Recorded data:
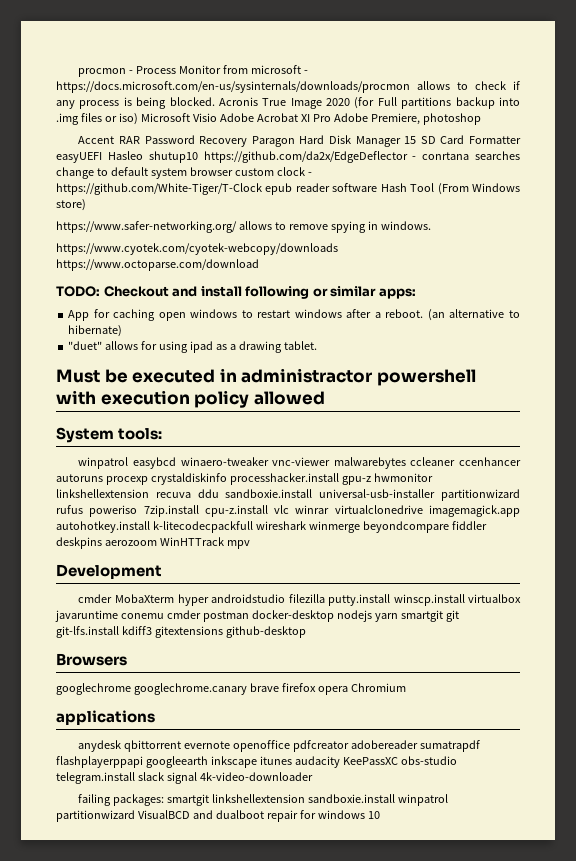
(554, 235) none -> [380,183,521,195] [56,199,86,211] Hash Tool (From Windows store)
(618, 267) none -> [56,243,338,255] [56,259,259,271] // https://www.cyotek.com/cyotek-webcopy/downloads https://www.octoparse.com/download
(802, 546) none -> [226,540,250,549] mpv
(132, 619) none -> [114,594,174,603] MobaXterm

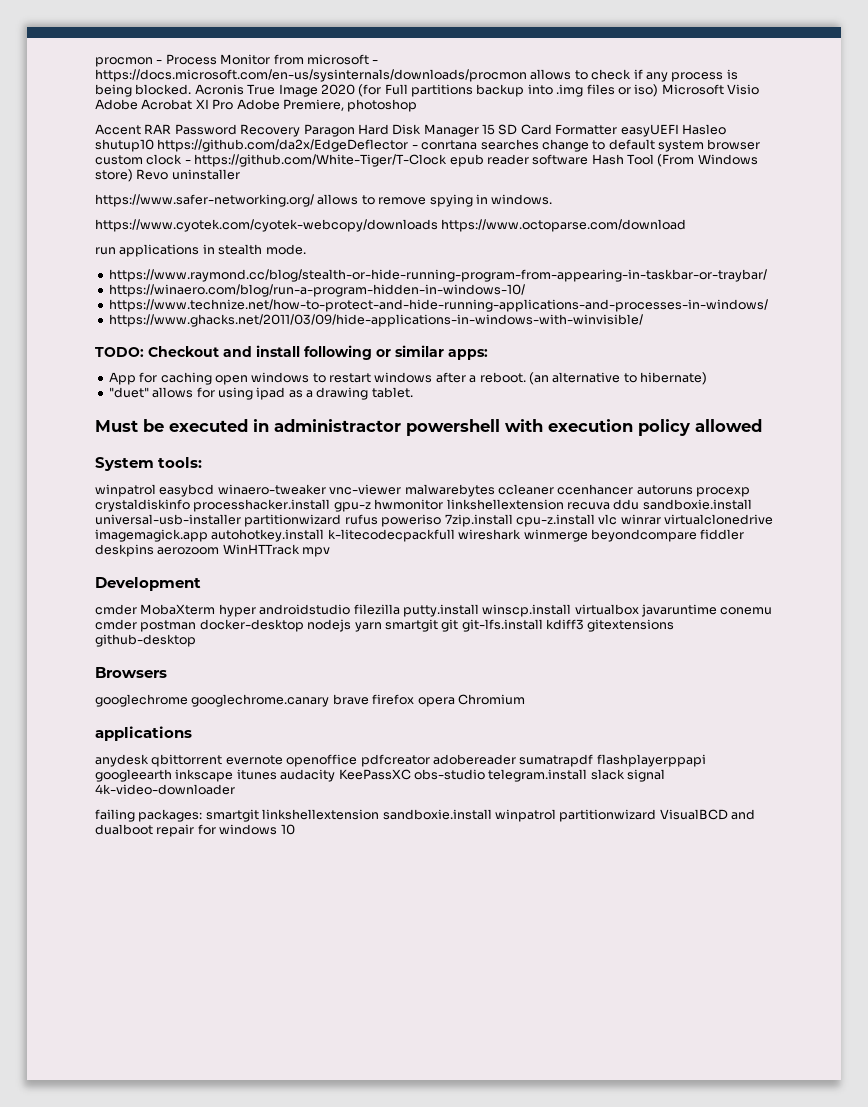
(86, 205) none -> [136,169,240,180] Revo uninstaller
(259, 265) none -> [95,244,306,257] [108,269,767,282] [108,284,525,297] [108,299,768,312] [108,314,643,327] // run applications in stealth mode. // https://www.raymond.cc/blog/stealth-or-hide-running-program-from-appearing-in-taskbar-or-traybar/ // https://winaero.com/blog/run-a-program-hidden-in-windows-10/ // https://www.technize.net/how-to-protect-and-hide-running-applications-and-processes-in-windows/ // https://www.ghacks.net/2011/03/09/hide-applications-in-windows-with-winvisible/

**Task statement**:
Go through the records above, find each line with the string "https", and copy it.

**Result of this task**:
(618, 267) none -> [56,243,338,255] [56,259,259,271] // https://www.cyotek.com/cyotek-webcopy/downloads https://www.octoparse.com/download
(259, 265) none -> [95,244,306,257] [108,269,767,282] [108,284,525,297] [108,299,768,312] [108,314,643,327] // run applications in stealth mode. // https://www.raymond.cc/blog/stealth-or-hide-running-program-from-appearing-in-taskbar-or-traybar/ // https://winaero.com/blog/run-a-program-hidden-in-windows-10/ // https://www.technize.net/how-to-protect-and-hide-running-applications-and-processes-in-windows/ // https://www.ghacks.net/2011/03/09/hide-applications-in-windows-with-winvisible/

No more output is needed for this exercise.